___ TEXT SECTION
Another problem with a statistical census as far as the Orthodox community is concerned is that a large section of this community is notoriously unresponsive to polls and census counts.  All of the Israeli pollsters agree that their polls are always skewed because of the non-participation and non-cooperation of the Chareidi community.  (In fact, there is strong evidence that those Chareidim who do participate in these polls purposely mislead the pollsters as a form of protest against the secular bodies that sponsor those polls!)  I believe that this problem is reflected in the 1990 Federation census of American Jewry and in its statistics as well.  Though I cannot prove it scientifically, I have been witness many times to the purposeful avoidance of the Chareidi community to census takers or pollsters.  Therefore, it is possible that there is a significant “undercount” of the Orthodox in the Federation census and that would affect all projections and indeed even the birthrate count which appears to be significantly lower than what our personal knowledge of the Orthodox community tells us.

Nevertheless, the article was a valuable contribution to the view of the Jewish future.  But even if all of the statistics in the article were to be accurate, projections regarding the future of the Jewish people are always chancy at best.  The future of Israel is always tied to the Destiny and Eternal One of Israel Who never proves false or weak.  And He will preserve us in numbers great as He has promised us.

Rabbi Berel Wein


            …In their “Concluding Observation” the authors, Professors Sergio DellaPergola and Uzi Rebhun, affirm the security of the future of Orthodoxy beyond doubt but caution that, “One decisive factor for the future of Orthodoxy…will be its retention grip over the respective generations.”  This leads to the statement that “Overall, the size of Orthodoxy does not seem bound to dramatic growth…” (italics mine).  It is important to remember that as a valid national study, on which the article was based, the NJPS had to consider all Jewish communities from Peoria, to Oshkosh, to New York City, Chicago or Los Angeles.  What might very well be true for a national spread, may be quite skewed if one thinks of the centers of concentration of Orthodox Jews in the U.S. that have rapidly expanded in the past decades.  Obviously, the authors are not considering the thriving centers of Orthodoxy in this country after the Holocaust on the very soil once known as the treife medinah, the sterile soil that would never bear the rise of a strong Orthodox Torah life, as a near-miraculous dramatic breakthrough.

Yet it is all the more impressive and demographically significant after this greatest tragedy in Jewish history that had wiped out not only the largest concentration of Jews in the modern world, but the cradles and centers of Orthodox Jewish life in the vast networks of Chassidic and non-Chassidic yeshivot, chadorim and shtetlach of Eastern Europe.  The prospects for a strong renaissance of Orthodox Jewish life in this country and elsewhere in the second half of this century were indeed rather limited, it seemed then.  But here, as so often in the past history of 2,000 years of galut, metahistory, as Dr. Yitzchak Breuer, z”l, would put it, has taken over and a major explosion of Torah study and intensive Orthodox life has evolved which even the early founders of yeshivot and other networks of intensive Jewish education could never have expected.  Torah Umesorah alone has now about 600 institutions and almost 160,000 students ranging from nurseries to kollelim.  And this does not include the many hundreds of students in the large and constantly expanding schools of the old and new Chassidic and non-Chassidic, as well as the large Centrist Orthodox towns whose children, young men and women, are getting a superior chinuch, including years of advanced study in Israel.  Most of them are achieving higher levels as bnei and bnot Torah, shomrei Shabbat and shomrei mitzvot, than any generation the American Jewish world has ever known.  Admittedly, there will always be a small number of deviants here and there.  But this new Orthodox youth is solid and staunch in its emunah and shmirat mitzvot.  Hardly the kind of situation that justifies questioning their retention now or in the future.
______
- DIRECTIONS FOR THIS TASK -
Continue the letters responding to the article on the future of American Orthodox Jewry, starting after their last sentence.
___ DATA SHOWN
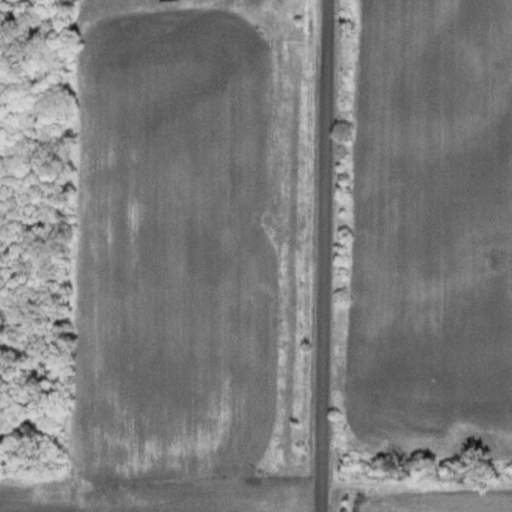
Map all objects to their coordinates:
building: (173, 0)
road: (322, 256)
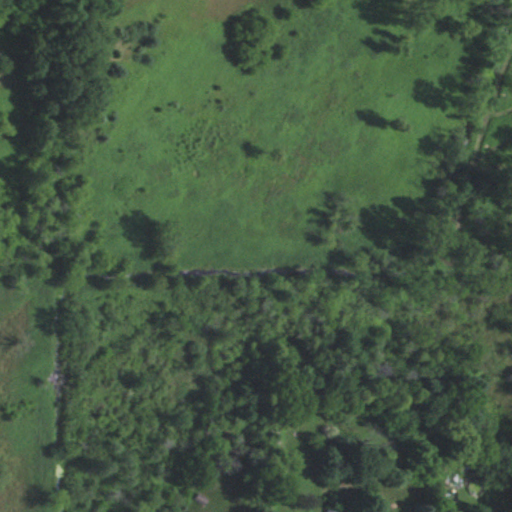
______
- TASK OUTPUT -
The overall NJPS figures hardly do justice to Manhattan’s new West Side and the East Side, as well as the Orthodox communities in suburbs, such as Monsey, Teaneck or Riverdale, whose schools are packed to capacity.  And surely their figures do not reflect the constantly growing yeshivah towns, such as Lakewood, Baltimore and Cleveland, which have literally thousands of former or present young kollel couples with an average birthrate of over five children per household, instead of the below zero population growth of l.6 of the average American Jewish family.  No doubt, the NJPS has sampled these communities, not only the other new suburbs that have been founded by the recent generations of good middle-class Jews who wanted to get away from the old lifestyle and restraints of their Orthodox parents and spread to the greener pastures of suburbia and exurbia.  Not surprisingly it is they whose families have become the proverbial Jewish middle-class “society.”  And it is their progeny to whom the projections of intermarriage up to 60% and the 60% of their children who grow up without any, even the most superficial Sunday school education, apply that loom so threateningly in the gloomy forecasts of the professional and amateur perusers of the NJPS findings.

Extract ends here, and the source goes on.